EXERCISE INSTRUCTIONS:
Please print every line of the listing from the line with "text idprojet >" to the line with "text contact > FK [118, 250, 1122, 276]", reproducing each one verbatim.

RECORD SET:
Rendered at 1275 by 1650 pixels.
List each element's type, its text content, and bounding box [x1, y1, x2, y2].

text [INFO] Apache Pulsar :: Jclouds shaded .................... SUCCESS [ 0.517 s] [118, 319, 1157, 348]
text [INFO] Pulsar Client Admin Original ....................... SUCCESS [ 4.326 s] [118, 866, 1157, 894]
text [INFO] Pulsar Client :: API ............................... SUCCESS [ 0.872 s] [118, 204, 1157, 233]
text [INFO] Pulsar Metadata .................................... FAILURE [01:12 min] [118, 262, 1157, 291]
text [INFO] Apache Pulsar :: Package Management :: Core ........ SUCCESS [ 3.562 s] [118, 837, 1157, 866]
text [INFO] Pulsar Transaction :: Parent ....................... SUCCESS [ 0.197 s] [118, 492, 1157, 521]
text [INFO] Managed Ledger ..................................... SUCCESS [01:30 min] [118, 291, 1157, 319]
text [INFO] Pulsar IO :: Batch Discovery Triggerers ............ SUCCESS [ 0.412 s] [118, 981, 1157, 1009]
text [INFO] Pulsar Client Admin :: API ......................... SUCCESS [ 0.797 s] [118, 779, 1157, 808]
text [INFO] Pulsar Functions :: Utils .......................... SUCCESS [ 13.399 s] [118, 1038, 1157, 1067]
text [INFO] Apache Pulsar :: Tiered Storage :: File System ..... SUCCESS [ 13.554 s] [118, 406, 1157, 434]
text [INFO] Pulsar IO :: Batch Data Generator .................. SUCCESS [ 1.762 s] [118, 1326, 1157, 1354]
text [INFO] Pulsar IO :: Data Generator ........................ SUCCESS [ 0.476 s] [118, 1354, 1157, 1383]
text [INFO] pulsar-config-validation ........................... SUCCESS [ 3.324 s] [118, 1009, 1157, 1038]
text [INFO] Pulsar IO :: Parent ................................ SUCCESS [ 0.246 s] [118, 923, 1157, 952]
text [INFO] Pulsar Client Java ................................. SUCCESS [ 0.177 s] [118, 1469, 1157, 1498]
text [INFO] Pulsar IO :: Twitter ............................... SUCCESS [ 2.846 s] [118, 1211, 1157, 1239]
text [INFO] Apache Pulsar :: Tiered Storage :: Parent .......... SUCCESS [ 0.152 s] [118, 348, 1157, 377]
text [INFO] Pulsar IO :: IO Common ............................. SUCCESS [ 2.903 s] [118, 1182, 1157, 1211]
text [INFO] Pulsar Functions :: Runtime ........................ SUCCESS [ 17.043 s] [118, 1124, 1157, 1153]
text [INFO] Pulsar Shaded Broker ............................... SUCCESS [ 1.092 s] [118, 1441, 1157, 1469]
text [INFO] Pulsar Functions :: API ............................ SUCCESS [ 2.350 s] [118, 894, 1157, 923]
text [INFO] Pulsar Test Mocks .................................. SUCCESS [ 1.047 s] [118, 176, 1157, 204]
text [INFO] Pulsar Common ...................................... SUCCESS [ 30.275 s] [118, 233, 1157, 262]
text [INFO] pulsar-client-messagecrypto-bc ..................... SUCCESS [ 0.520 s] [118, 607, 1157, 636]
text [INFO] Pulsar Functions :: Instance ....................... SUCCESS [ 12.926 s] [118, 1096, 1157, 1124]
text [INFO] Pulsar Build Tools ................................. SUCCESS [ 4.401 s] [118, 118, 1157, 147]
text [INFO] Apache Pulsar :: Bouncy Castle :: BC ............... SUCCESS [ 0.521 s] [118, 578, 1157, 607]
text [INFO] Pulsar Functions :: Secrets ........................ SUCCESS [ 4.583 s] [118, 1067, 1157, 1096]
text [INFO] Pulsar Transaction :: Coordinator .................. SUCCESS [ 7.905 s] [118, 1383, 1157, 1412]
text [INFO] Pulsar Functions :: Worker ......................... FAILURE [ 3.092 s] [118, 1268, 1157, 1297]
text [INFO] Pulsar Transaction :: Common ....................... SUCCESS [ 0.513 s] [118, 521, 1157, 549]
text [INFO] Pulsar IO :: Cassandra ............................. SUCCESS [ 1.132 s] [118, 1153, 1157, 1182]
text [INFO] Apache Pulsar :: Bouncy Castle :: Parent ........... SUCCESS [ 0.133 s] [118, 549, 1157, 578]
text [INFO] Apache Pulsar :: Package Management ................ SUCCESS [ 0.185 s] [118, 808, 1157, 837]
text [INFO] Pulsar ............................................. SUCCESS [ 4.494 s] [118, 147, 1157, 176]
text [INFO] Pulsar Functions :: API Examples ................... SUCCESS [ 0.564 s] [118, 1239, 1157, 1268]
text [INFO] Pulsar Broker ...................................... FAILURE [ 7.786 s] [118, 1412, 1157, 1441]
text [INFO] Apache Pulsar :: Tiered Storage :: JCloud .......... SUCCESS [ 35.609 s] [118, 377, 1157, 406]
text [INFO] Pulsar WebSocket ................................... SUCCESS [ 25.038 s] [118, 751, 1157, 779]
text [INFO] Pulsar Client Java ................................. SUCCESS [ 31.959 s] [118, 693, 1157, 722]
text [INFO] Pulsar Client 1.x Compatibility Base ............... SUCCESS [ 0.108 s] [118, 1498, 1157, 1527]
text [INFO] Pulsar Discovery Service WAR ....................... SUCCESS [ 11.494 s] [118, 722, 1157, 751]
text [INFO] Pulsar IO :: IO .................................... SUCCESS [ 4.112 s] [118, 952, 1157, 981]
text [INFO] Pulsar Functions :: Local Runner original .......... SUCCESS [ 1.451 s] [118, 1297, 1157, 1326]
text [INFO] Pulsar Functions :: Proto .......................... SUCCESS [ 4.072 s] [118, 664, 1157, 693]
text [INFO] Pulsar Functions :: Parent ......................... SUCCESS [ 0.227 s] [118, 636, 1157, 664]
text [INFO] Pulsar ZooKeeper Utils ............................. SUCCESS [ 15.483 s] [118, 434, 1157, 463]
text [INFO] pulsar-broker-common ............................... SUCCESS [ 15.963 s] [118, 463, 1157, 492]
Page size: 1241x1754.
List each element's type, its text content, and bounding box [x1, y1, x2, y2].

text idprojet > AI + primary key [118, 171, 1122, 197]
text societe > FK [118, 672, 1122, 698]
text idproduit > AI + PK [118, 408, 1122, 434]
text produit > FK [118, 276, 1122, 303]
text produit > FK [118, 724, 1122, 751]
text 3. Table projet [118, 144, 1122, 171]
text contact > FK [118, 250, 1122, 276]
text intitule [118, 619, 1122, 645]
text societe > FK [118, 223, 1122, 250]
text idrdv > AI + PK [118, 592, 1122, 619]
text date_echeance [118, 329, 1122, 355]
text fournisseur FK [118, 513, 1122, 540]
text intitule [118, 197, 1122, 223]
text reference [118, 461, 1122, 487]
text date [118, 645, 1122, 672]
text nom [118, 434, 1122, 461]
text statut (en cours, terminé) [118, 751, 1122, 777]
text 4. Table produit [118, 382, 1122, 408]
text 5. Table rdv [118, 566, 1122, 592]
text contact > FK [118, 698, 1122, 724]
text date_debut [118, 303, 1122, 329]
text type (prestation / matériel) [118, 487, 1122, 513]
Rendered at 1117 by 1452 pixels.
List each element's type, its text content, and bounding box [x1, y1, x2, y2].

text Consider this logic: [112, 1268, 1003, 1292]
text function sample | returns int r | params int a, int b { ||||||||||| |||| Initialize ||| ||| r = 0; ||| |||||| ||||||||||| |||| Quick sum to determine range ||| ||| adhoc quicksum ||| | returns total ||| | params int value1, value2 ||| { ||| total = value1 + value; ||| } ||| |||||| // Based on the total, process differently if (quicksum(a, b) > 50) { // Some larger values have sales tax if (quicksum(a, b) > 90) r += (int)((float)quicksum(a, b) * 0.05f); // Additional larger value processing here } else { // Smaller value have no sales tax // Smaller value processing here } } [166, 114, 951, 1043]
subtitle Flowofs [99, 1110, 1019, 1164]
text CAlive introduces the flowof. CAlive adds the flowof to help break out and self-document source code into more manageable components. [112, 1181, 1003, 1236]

EXERCISE RESULT:
text idprojet > AI + primary key [118, 171, 1122, 197]
text societe > FK [118, 672, 1122, 698]
text idproduit > AI + PK [118, 408, 1122, 434]
text produit > FK [118, 276, 1122, 303]
text produit > FK [118, 724, 1122, 751]
text 3. Table projet [118, 144, 1122, 171]
text contact > FK [118, 250, 1122, 276]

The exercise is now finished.